** start of Source **

I decided to offer three relationship booklets – two of the booklets were about building more elegant and functional relationships. The third booklet was The List of 50.
I wrote The List of 50 from personal experience.
I realized that the screwy relationships I had been in (prior to actually thinking about how to create an elegant one) were a direct result of my inattention.
Back in 1983, I made a clear decision about my “next” relationship. That year, I also finished my counselling degree and met Darbella, (or Dar for short – an amazing woman who brooks no foolishness when it comes to relationships.)
My self-realizations led me to devise a rudimentary List of 50 for myself. More on the List of 50 below!
Many years have passed since I wrote the initial booklet, and I find that I am frustrating myself. I notice that most relationships these days — simply and plainly — suck.
The divorce rate in the US and Canada is abysmal. As for the relationships that do not end in divorce, I am not seeing a ton of contentment and real relating. It is painfully clear that, of all committed relationships, perhaps 5 percent to 10 percent are successful.
And, it’s getting worse.

** end of Source **
** start of Supplied material **

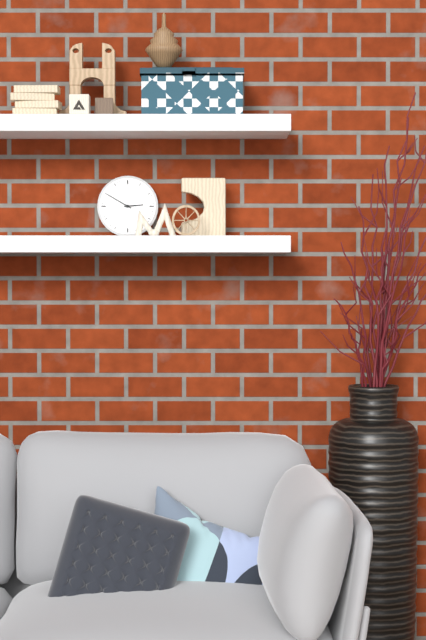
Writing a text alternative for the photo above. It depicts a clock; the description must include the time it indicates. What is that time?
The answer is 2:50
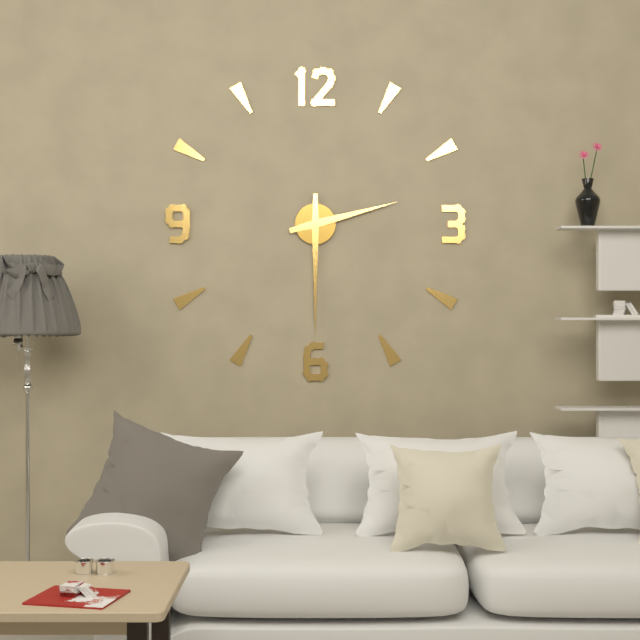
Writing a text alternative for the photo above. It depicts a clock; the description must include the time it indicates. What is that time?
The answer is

** end of Supplied material **

_Set problem 1:_ According to the passage about The List of 50, what caused the writer's earlier relationships to be screwy? Answer in one to three sentences.
_Set problem 2:_ List every event that the passage about The List of 50 places in 1983.

_Exercise solution 1:_ The writer realized that those relationships were a direct result of the writer's own inattention. They came before the writer actually thought about how to create an elegant relationship.

_Exercise solution 2:_
- The writer made a clear decision about the writer's "next" relationship.
- The writer finished a counselling degree.
- The writer met Darbella.